##### Given records #####
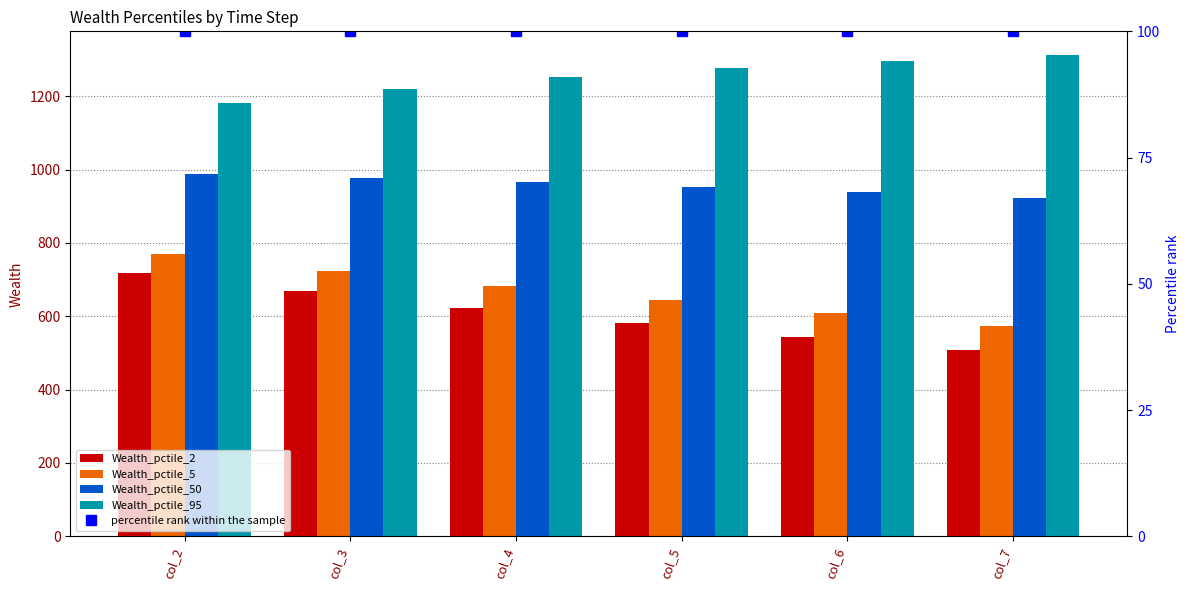

Which series changed the most between col_3 and col_7?

Wealth_pctile_2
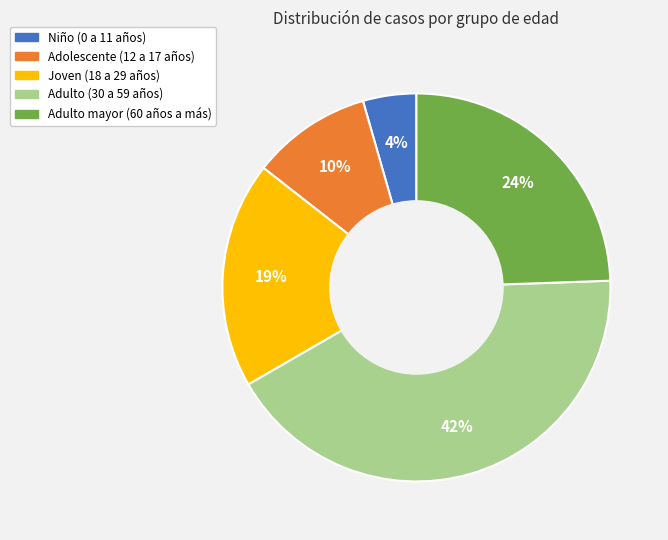

Which category has the biggest portion of the pie?

Adulto (30 a 59 años)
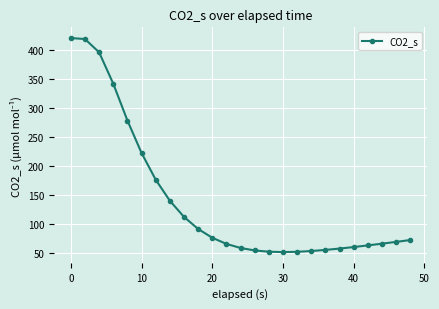

What is the average value?

139.9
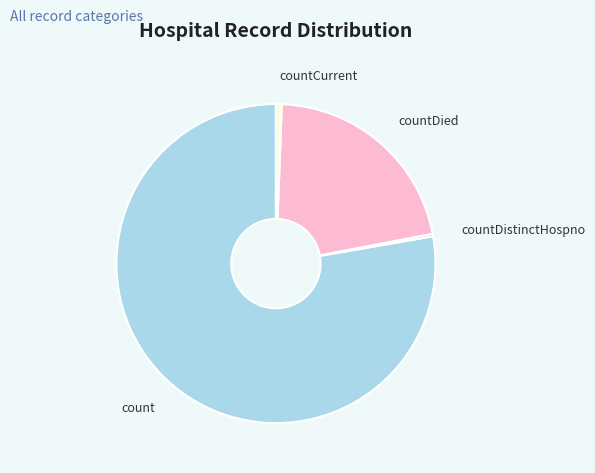

Is the sum of countDied and countCurrent greater than half?

No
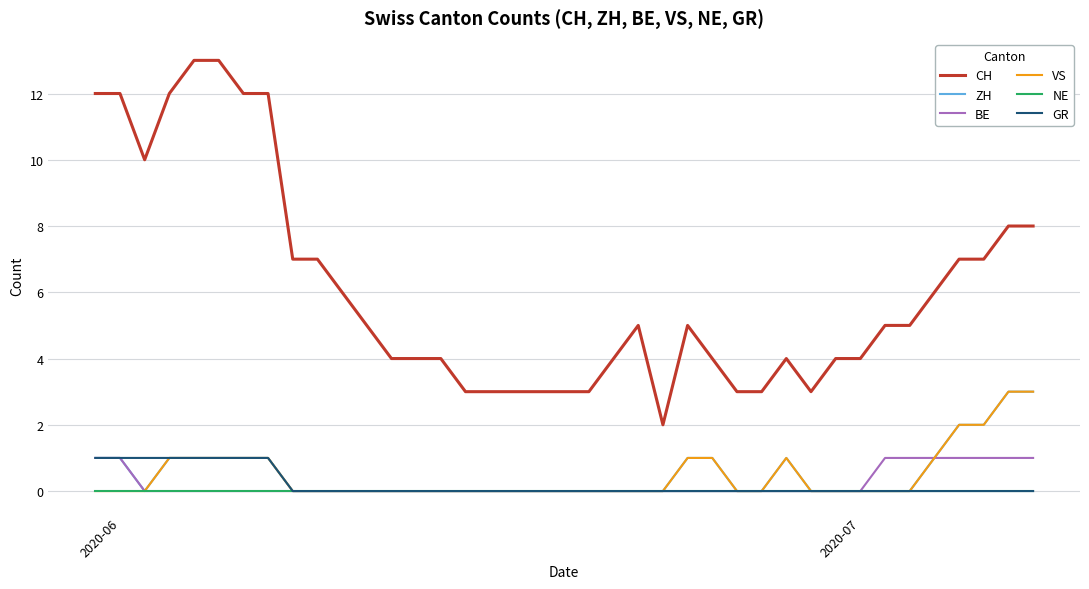

Count the number of data series in this chart.

6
#####
> **Work order**
List each line of the rows above that contains the word "series".

> **Completed exercise**
Which series changed the most between col_3 and col_7?
Count the number of data series in this chart.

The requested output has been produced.